Анастасия Старостина
Среди вещей, за которые я признательна Джео Богзе, назову уважение и восхищение, с какими он всегда говорил об ардяльских крестьянах, в особенности же памятна мне страница, где, описывая, как они едят: каравай хлеба на белоснежном рушнике, позы величавы, как бы в совершение ритуала благопристойности и уважения к себе, установленного тысячелетиями цивилизации, — он назвал их своими учителями по части достоинства и высоко поднятой головы.
Может быть, и раньше, пока я еще не прочла это классическое стихотворение про обед в вагоне третьего класса, я уже подозревала, что манера есть, выходя за пределы простого жизненного рефлекса, определяет человека, но я уверена, что, раз прочтя его, я приучилась смотреть на людей, когда они едят, с таким чувством, будто я застаю их в чуть ли не оккультный момент, в момент, когда раскрывается их сокровенное, не только в смысле психологии, но и как членов человеческого сообщества. Так я думала, проходя на днях по одному из бухарестских бульваров, загроможденных самодельными лотками, и смотрела, довольно, признаюсь, рассеянно, на лица случайных покупателей этой коммерции, когда — грубо и решительно — мой взгляд приковало зрелище необыкновенной брутальности.

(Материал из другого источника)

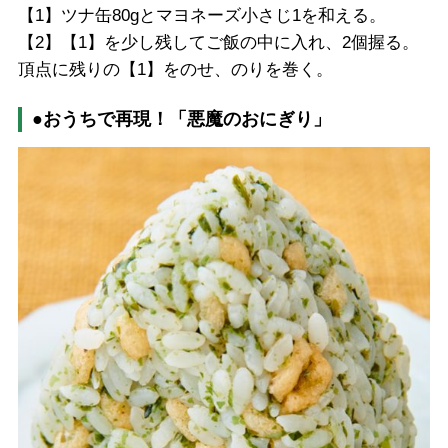
【1】ツナ缶80gとマヨネーズ小さじ1を和える。
【2】【1】を少し残してご飯の中に入れ、2個握る。
頂点に残りの【1】をのせ、のりを巻く。
●おうちで再現！「悪魔のおにぎり」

Это была всего лишь женщина, которая ела стоя, держа в руке тарелку, но я не преувеличиваю, давая этому зрелищу такое определение. Я не могла различить, что у нее в тарелке, но ярость, с какой она ела, наводила на мысль о каннибальских замашках и заставляла предположить в объекте пожирания поверженного собрата. К какой социальной категории могла принадлежать эта сверхневоздержанная особа, не молодая и не красивая, но напролом наглая в прущей из нее жизненной мощи, каждой своей клеточкой и каждой порой тела кричащая, что материя и только материя — владычица мира. Какой слой общества был представлен этими зубами, бесстыдно рвущими что-то на куски и непристойно жующими — с жадностью, предполагающей не голод, но ненасытность? Никакой, потому что свирепость, победительная и алчно-поспешная, этой трапезы попирала нормы цивилизации вообще и кодексы приличных манер каждого человека в отдельности.

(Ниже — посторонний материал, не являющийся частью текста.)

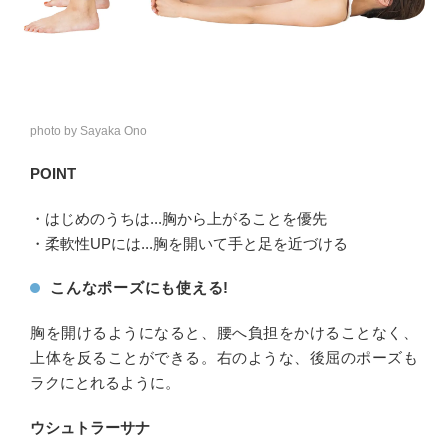
photo by Sayaka Ono
POINT
・はじめのうちは...胸から上がることを優先
・柔軟性UPには...胸を開いて手と足を近づける
こんなポーズにも使える!
胸を開けるようになると、腰へ負担をかけることなく、
上体を反ることができる。右のような、後屈のポーズも
ラクにとれるように。
ウシュトラーサナ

Вероятно, передо мной была, во всем разгуле своих инстинктов, представительница некоей промежуточной, проходной категории, которая утратила шифр культуры предков и у которой даже в мыслях нет, что надо что-то передать потомкам, у которой вместо свойств души осталась только ломовая сила, а вместо чувств — только пренебрежение. Я терялась в догадках, откуда она родом и чем занимается, с кем ее сравнить и кого она представляет, но было видно одно: ей неведомы настоящее страдание и настоящий труд, теснота же толпы ей нисколько не мешала, а только сдабривала, как соус, ее готовность дать отпор кому угодно. Между картиной, описанной Джео Богзой, и картиной, на которую я смотрела с содроганием, была разница, как между византийской иконой и портретами, которые малюют в подземном переходе.